**Work order**
Write out the material below again, line for line, without any images.
* * * *
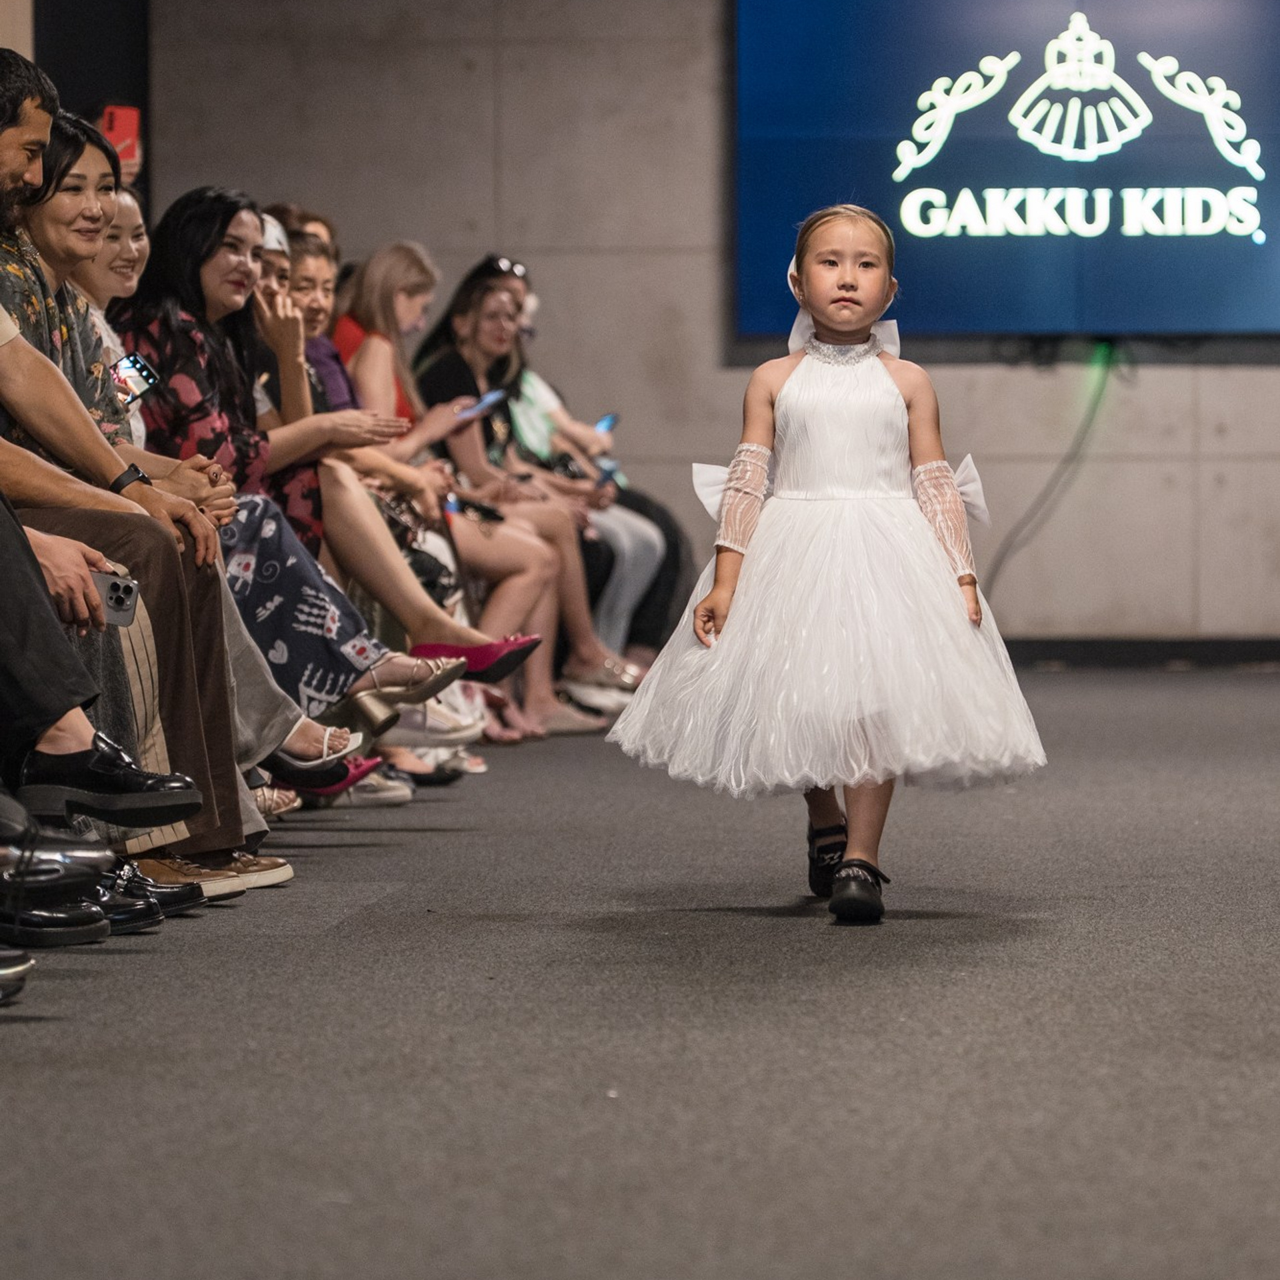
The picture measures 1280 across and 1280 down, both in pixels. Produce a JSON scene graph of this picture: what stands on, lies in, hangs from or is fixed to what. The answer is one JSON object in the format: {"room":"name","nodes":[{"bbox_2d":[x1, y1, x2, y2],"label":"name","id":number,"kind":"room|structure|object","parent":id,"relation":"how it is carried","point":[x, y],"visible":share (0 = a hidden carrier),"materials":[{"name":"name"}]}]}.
{"room":"event hall","nodes":[
{"label":"event hall","id":0,"kind":"room"},
{"bbox_2d":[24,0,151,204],"label":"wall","id":1,"kind":"structure","parent":0,"point":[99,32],"materials":[{"name":"black"}]},
{"bbox_2d":[594,412,619,435],"label":"smartphone","id":2,"kind":"object","parent":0,"point":[611,419],"visible":0.61,"materials":[{"name":"blue"}]},
{"bbox_2d":[0,659,1279,1279],"label":"floor","id":3,"kind":"structure","parent":0,"point":[1105,683],"materials":[{"name":"grey carpet"}]},
{"bbox_2d":[0,948,33,1005],"label":"shoe","id":4,"kind":"object","parent":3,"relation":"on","point":[23,965],"visible":0.97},
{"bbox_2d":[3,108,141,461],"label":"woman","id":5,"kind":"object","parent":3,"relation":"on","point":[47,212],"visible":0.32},
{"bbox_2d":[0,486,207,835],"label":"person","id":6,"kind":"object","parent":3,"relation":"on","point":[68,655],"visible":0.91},
{"bbox_2d":[66,182,153,446],"label":"woman","id":7,"kind":"object","parent":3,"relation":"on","point":[123,212],"visible":0.25},
{"bbox_2d":[108,350,158,402],"label":"smartphone","id":8,"kind":"object","parent":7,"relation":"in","point":[132,364],"visible":0.59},
{"bbox_2d":[88,99,143,186],"label":"person","id":9,"kind":"object","parent":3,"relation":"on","point":[132,165],"visible":0.08},
{"bbox_2d":[102,103,139,161],"label":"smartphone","id":10,"kind":"object","parent":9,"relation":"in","point":[123,125],"visible":0.65,"materials":[{"name":"red"}]},
{"bbox_2d":[0,47,263,880],"label":"man","id":11,"kind":"object","parent":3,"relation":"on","point":[17,147],"visible":0.63},
{"bbox_2d":[91,570,141,627],"label":"smartphone","id":12,"kind":"object","parent":11,"relation":"in","point":[117,587],"visible":0.56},
{"bbox_2d":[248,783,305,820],"label":"shoe","id":13,"kind":"object","parent":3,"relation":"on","point":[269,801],"visible":0.35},
{"bbox_2d":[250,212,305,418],"label":"woman","id":14,"kind":"object","parent":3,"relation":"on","point":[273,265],"visible":0.21},
{"bbox_2d":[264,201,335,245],"label":"person","id":15,"kind":"object","parent":3,"relation":"on","point":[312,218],"visible":0.24},
{"bbox_2d":[118,186,482,758],"label":"woman","id":16,"kind":"object","parent":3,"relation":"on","point":[333,618],"visible":0.53},
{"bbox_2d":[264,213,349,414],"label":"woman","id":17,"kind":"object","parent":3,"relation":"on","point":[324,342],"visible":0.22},
{"bbox_2d":[251,220,427,535],"label":"woman","id":18,"kind":"object","parent":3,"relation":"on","point":[306,246],"visible":0.36},
{"bbox_2d":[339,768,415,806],"label":"shoe","id":19,"kind":"object","parent":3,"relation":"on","point":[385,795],"visible":0.37,"materials":[{"name":"white"}]},
{"bbox_2d":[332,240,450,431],"label":"woman","id":20,"kind":"object","parent":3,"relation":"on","point":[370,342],"visible":0.43},
{"bbox_2d":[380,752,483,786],"label":"shoe","id":21,"kind":"object","parent":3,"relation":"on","point":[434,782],"visible":0.36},
{"bbox_2d":[404,260,648,728],"label":"woman","id":22,"kind":"object","parent":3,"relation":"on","point":[465,330],"visible":0.62},
{"bbox_2d":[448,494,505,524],"label":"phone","id":23,"kind":"object","parent":22,"relation":"in","point":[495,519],"visible":0.64,"materials":[{"name":"black"}]},
{"bbox_2d":[457,387,508,420],"label":"smartphone","id":24,"kind":"object","parent":22,"relation":"in","point":[489,398],"visible":0.76,"materials":[{"name":"blue"}]},
{"bbox_2d":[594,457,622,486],"label":"smartphone","id":25,"kind":"object","parent":22,"relation":"in","point":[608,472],"visible":0.57,"materials":[{"name":"blue"}]},
{"bbox_2d":[608,202,1045,926],"label":"girl","id":26,"kind":"object","parent":3,"relation":"on","point":[845,866],"visible":0.97},
{"bbox_2d":[114,0,1279,654],"label":"wall","id":27,"kind":"structure","parent":0,"point":[1208,385],"materials":[{"name":"grey concrete"}]},
{"bbox_2d":[727,0,1279,347],"label":"television screen","id":28,"kind":"object","parent":27,"relation":"attached to","point":[1254,299],"visible":0.95,"materials":[{"name":"blue glass"}]},
{"bbox_2d":[984,341,1123,602],"label":"cable","id":29,"kind":"object","parent":28,"relation":"hanging from","point":[1099,395],"visible":0.77,"materials":[{"name":"plastic"}]},
{"bbox_2d":[998,636,1279,668],"label":"baseboard","id":30,"kind":"structure","parent":27,"relation":"attached to","point":[1241,655],"materials":[{"name":"black"}]}
]}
* * * *
**Task output**
The picture measures 1280 across and 1280 down, both in pixels. Produce a JSON scene graph of this picture: what stands on, lies in, hangs from or is fixed to what. The answer is one JSON object in the format: {"room":"name","nodes":[{"bbox_2d":[x1, y1, x2, y2],"label":"name","id":number,"kind":"room|structure|object","parent":id,"relation":"how it is carried","point":[x, y],"visible":share (0 = a hidden carrier),"materials":[{"name":"name"}]}]}.
{"room":"event hall","nodes":[
{"label":"event hall","id":0,"kind":"room"},
{"bbox_2d":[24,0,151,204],"label":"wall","id":1,"kind":"structure","parent":0,"point":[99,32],"materials":[{"name":"black"}]},
{"bbox_2d":[594,412,619,435],"label":"smartphone","id":2,"kind":"object","parent":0,"point":[611,419],"visible":0.61,"materials":[{"name":"blue"}]},
{"bbox_2d":[0,659,1279,1279],"label":"floor","id":3,"kind":"structure","parent":0,"point":[1105,683],"materials":[{"name":"grey carpet"}]},
{"bbox_2d":[0,948,33,1005],"label":"shoe","id":4,"kind":"object","parent":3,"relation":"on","point":[23,965],"visible":0.97},
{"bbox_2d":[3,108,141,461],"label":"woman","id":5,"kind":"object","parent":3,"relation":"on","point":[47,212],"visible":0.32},
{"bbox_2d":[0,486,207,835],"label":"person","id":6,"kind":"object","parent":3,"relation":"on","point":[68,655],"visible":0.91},
{"bbox_2d":[66,182,153,446],"label":"woman","id":7,"kind":"object","parent":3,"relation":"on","point":[123,212],"visible":0.25},
{"bbox_2d":[108,350,158,402],"label":"smartphone","id":8,"kind":"object","parent":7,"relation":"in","point":[132,364],"visible":0.59},
{"bbox_2d":[88,99,143,186],"label":"person","id":9,"kind":"object","parent":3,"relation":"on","point":[132,165],"visible":0.08},
{"bbox_2d":[102,103,139,161],"label":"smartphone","id":10,"kind":"object","parent":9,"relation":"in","point":[123,125],"visible":0.65,"materials":[{"name":"red"}]},
{"bbox_2d":[0,47,263,880],"label":"man","id":11,"kind":"object","parent":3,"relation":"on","point":[17,147],"visible":0.63},
{"bbox_2d":[91,570,141,627],"label":"smartphone","id":12,"kind":"object","parent":11,"relation":"in","point":[117,587],"visible":0.56},
{"bbox_2d":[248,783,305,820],"label":"shoe","id":13,"kind":"object","parent":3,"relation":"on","point":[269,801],"visible":0.35},
{"bbox_2d":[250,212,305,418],"label":"woman","id":14,"kind":"object","parent":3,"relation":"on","point":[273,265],"visible":0.21},
{"bbox_2d":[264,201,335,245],"label":"person","id":15,"kind":"object","parent":3,"relation":"on","point":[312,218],"visible":0.24},
{"bbox_2d":[118,186,482,758],"label":"woman","id":16,"kind":"object","parent":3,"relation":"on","point":[333,618],"visible":0.53},
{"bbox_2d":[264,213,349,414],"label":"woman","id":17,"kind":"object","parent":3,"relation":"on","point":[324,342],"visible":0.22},
{"bbox_2d":[251,220,427,535],"label":"woman","id":18,"kind":"object","parent":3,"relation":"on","point":[306,246],"visible":0.36},
{"bbox_2d":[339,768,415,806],"label":"shoe","id":19,"kind":"object","parent":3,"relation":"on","point":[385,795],"visible":0.37,"materials":[{"name":"white"}]},
{"bbox_2d":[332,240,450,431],"label":"woman","id":20,"kind":"object","parent":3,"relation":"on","point":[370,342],"visible":0.43},
{"bbox_2d":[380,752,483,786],"label":"shoe","id":21,"kind":"object","parent":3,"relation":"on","point":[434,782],"visible":0.36},
{"bbox_2d":[404,260,648,728],"label":"woman","id":22,"kind":"object","parent":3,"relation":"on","point":[465,330],"visible":0.62},
{"bbox_2d":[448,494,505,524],"label":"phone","id":23,"kind":"object","parent":22,"relation":"in","point":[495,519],"visible":0.64,"materials":[{"name":"black"}]},
{"bbox_2d":[457,387,508,420],"label":"smartphone","id":24,"kind":"object","parent":22,"relation":"in","point":[489,398],"visible":0.76,"materials":[{"name":"blue"}]},
{"bbox_2d":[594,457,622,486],"label":"smartphone","id":25,"kind":"object","parent":22,"relation":"in","point":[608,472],"visible":0.57,"materials":[{"name":"blue"}]},
{"bbox_2d":[608,202,1045,926],"label":"girl","id":26,"kind":"object","parent":3,"relation":"on","point":[845,866],"visible":0.97},
{"bbox_2d":[114,0,1279,654],"label":"wall","id":27,"kind":"structure","parent":0,"point":[1208,385],"materials":[{"name":"grey concrete"}]},
{"bbox_2d":[727,0,1279,347],"label":"television screen","id":28,"kind":"object","parent":27,"relation":"attached to","point":[1254,299],"visible":0.95,"materials":[{"name":"blue glass"}]},
{"bbox_2d":[984,341,1123,602],"label":"cable","id":29,"kind":"object","parent":28,"relation":"hanging from","point":[1099,395],"visible":0.77,"materials":[{"name":"plastic"}]},
{"bbox_2d":[998,636,1279,668],"label":"baseboard","id":30,"kind":"structure","parent":27,"relation":"attached to","point":[1241,655],"materials":[{"name":"black"}]}
]}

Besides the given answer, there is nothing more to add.